* _DIRECTIVE_: Return every entry exactly as written.

<<<<

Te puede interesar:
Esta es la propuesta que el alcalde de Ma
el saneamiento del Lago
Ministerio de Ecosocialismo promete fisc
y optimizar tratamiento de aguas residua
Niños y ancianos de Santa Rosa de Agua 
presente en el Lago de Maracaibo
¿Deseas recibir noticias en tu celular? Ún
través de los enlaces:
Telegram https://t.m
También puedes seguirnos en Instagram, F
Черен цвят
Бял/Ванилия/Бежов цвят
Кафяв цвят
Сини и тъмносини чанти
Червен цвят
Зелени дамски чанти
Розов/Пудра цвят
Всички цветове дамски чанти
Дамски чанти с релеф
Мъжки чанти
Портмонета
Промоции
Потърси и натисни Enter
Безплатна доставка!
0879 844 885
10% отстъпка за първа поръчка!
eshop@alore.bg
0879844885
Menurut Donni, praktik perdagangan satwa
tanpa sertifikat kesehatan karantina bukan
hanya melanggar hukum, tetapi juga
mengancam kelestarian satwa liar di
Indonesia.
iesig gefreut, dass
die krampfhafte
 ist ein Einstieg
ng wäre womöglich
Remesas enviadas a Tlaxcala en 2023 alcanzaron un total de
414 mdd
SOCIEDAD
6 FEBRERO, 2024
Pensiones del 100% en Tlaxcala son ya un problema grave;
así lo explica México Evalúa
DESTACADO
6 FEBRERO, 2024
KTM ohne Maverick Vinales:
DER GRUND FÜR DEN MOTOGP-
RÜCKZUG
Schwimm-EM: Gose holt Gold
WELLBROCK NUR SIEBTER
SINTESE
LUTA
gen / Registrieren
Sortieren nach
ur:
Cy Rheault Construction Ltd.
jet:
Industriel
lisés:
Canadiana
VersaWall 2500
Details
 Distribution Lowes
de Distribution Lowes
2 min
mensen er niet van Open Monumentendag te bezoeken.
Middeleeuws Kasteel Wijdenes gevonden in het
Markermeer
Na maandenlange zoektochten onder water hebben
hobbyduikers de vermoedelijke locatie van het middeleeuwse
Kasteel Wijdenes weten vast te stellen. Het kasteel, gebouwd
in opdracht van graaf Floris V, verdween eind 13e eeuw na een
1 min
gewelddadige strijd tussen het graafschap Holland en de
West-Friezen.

>>>>

* _RESPONSE TO THIS EXERCISE_:
Te puede interesar:
Esta es la propuesta que el alcalde de Ma
el saneamiento del Lago
Ministerio de Ecosocialismo promete fisc
y optimizar tratamiento de aguas residua
Niños y ancianos de Santa Rosa de Agua 
presente en el Lago de Maracaibo
¿Deseas recibir noticias en tu celular? Ún
través de los enlaces:
Telegram https://t.m
También puedes seguirnos en Instagram, F
Черен цвят
Бял/Ванилия/Бежов цвят
Кафяв цвят
Сини и тъмносини чанти
Червен цвят
Зелени дамски чанти
Розов/Пудра цвят
Всички цветове дамски чанти
Дамски чанти с релеф
Мъжки чанти
Портмонета
Промоции
Потърси и натисни Enter
Безплатна доставка!
0879 844 885
10% отстъпка за първа поръчка!
eshop@alore.bg
0879844885
Menurut Donni, praktik perdagangan satwa
tanpa sertifikat kesehatan karantina bukan
hanya melanggar hukum, tetapi juga
mengancam kelestarian satwa liar di
Indonesia.
iesig gefreut, dass
die krampfhafte
 ist ein Einstieg
ng wäre womöglich
Remesas enviadas a Tlaxcala en 2023 alcanzaron un total de
414 mdd
SOCIEDAD
6 FEBRERO, 2024
Pensiones del 100% en Tlaxcala son ya un problema grave;
así lo explica México Evalúa
DESTACADO
6 FEBRERO, 2024
KTM ohne Maverick Vinales:
DER GRUND FÜR DEN MOTOGP-
RÜCKZUG
Schwimm-EM: Gose holt Gold
WELLBROCK NUR SIEBTER
SINTESE
LUTA
gen / Registrieren
Sortieren nach
ur:
Cy Rheault Construction Ltd.
jet:
Industriel
lisés:
Canadiana
VersaWall 2500
Details
 Distribution Lowes
de Distribution Lowes
2 min
mensen er niet van Open Monumentendag te bezoeken.
Middeleeuws Kasteel Wijdenes gevonden in het
Markermeer
Na maandenlange zoektochten onder water hebben
hobbyduikers de vermoedelijke locatie van het middeleeuwse
Kasteel Wijdenes weten vast te stellen. Het kasteel, gebouwd
in opdracht van graaf Floris V, verdween eind 13e eeuw na een
1 min
gewelddadige strijd tussen het graafschap Holland en de
West-Friezen.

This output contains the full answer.